1.The maximum number of members, which a Private Company can have, is increased from 50, as provided in the Companies Act 1956, to 200.
2.The concept of One Person Company has been introduced and the said company will be formed as a private limited company. This concept has been introduced for the first time.
3.The Bill provides provision for compulsory rotation of individual auditors in every five years and of audit firm every 10 years in the listed company & certain other class of companies, as may be prescribed.
4.Every company shall, at the first annual general meeting, appoint an individual or a firm as an auditor who shall hold office from the conclusion of that meeting till the conclusion of its sixth annual general meeting and thereafter till the conclusion of every sixth meeting.
5.No approval is required of central government for the appointment of cost auditor to conduct the cost audit.
6.In prescribed class or classes of companies, there should be at least 1 "WOMAN DIRECTOR".
7.The maximum limit of directors in the Company has been increased to 15 from the 12, as provided in the Companies Act 1956, with a power to add more directors upon passing of Special Resolution.

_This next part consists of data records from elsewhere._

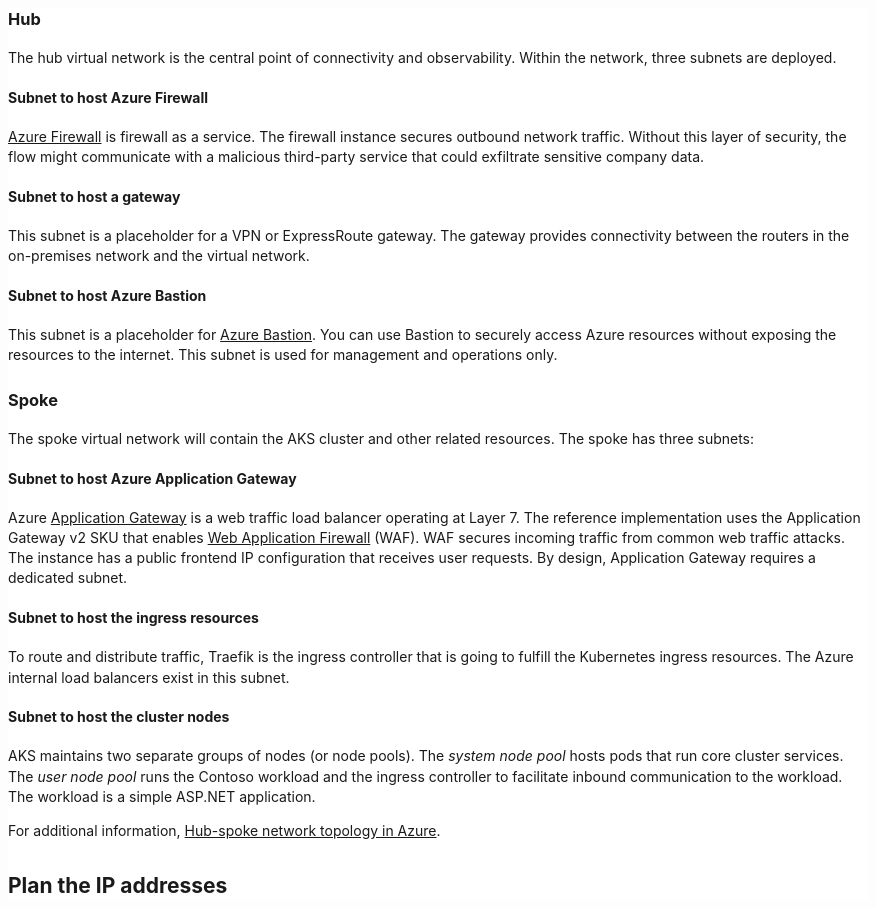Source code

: 
### Hub

The hub virtual network is the central point of connectivity and observability. Within the network, three subnets are deployed.

#### Subnet to host Azure Firewall

[Azure Firewall](/azure/firewall/) is firewall as a service. The firewall instance secures outbound network traffic. Without this layer of security, the flow might communicate with a malicious third-party service that could exfiltrate sensitive company data.

#### Subnet to host a gateway

This subnet is a placeholder for a VPN or ExpressRoute gateway. The gateway provides connectivity between the routers in the on-premises network and the virtual network.

#### Subnet to host Azure Bastion

This subnet is a placeholder for [Azure Bastion](/azure/bastion/bastion-overview). You can use Bastion to securely access Azure resources without exposing the resources to the internet. This subnet is used for management and operations only.

### Spoke

The spoke virtual network will contain the AKS cluster and other related resources. The spoke has three subnets:

#### Subnet to host Azure Application Gateway

Azure [Application Gateway](/azure/application-gateway/overview) is a web traffic load balancer operating at Layer 7. The reference implementation uses the Application Gateway v2 SKU that enables [Web Application Firewall](/azure/application-gateway/waf-overview) (WAF). WAF secures incoming traffic from common web traffic attacks. The instance has a public frontend IP configuration that receives user requests. By design, Application Gateway requires a dedicated subnet.

#### Subnet to host the ingress resources

To route and distribute traffic, Traefik is the ingress controller that is going to fulfill the Kubernetes ingress resources. The Azure internal load balancers exist in this subnet.

#### Subnet to host the cluster nodes

AKS maintains two separate groups of nodes (or node pools). The *system node pool* hosts pods that run core cluster services. The *user node pool* runs the Contoso workload and the ingress controller to facilitate inbound communication to the workload. The workload is a simple ASP.NET application.

For additional information, [Hub-spoke network topology in Azure](../../hybrid-networking/hub-spoke.yml).

## Plan the IP addresses
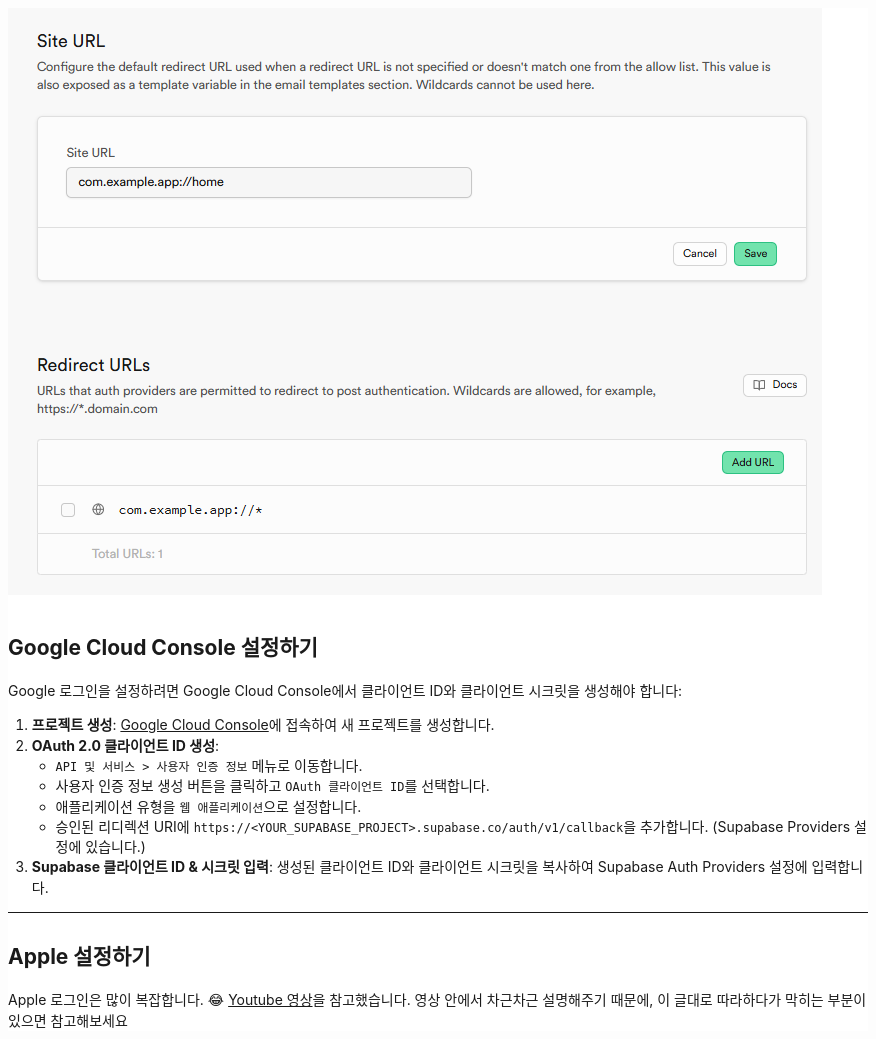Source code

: ![deep link](/assets/img/supabase_auth/deeplink.png)
---

## Google Cloud Console 설정하기

Google 로그인을 설정하려면 Google Cloud Console에서 클라이언트 ID와 클라이언트 시크릿을 생성해야 합니다:

1. **프로젝트 생성**: [Google Cloud Console](https://console.cloud.google.com)에 접속하여 새 프로젝트를 생성합니다.
2. **OAuth 2.0 클라이언트 ID 생성**:
   - `API 및 서비스 > 사용자 인증 정보` 메뉴로 이동합니다.
   - 사용자 인증 정보 생성 버튼을 클릭하고 `OAuth 클라이언트 ID`를 선택합니다.
   - 애플리케이션 유형을 `웹 애플리케이션`으로 설정합니다.
   - 승인된 리디렉션 URI에 `https://<YOUR_SUPABASE_PROJECT>.supabase.co/auth/v1/callback`을 추가합니다. (Supabase Providers 설정에 있습니다.)
3. **Supabase 클라이언트 ID & 시크릿 입력**: 생성된 클라이언트 ID와 클라이언트 시크릿을 복사하여 Supabase Auth Providers 설정에 입력합니다.

---

## Apple 설정하기

Apple 로그인은 많이 복잡합니다. 😂
[Youtube 영상](https://youtu.be/6I2JEky20ME?si=T3FoEyKTqQR0Vqj-)을 참고했습니다. 영상 안에서 차근차근 설명해주기 때문에, 이 글대로 따라하다가 막히는 부분이 있으면 참고해보세요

8.A person cannot become directors in more than 20 companies instead of 15 as provided in the Companies Act 1956. and out of this 20, he cannot be director of more than 10 public companies.
9 Composition of Audit Committee has been changed. It shall now comprise of minimum 3 directors with majority of the Independent Directors and majority of members of committee shall be person with ability to read and understand financial statement.
10.The limits for political contribution by company have been changed. Now instead of 5% as provided in the Companies Act 1956., contribution shall not exceed 7.5%. of the average net profits of the Company during the three immediately preceding financial years.
11.No approval of central government is required for entering into any related party transactions.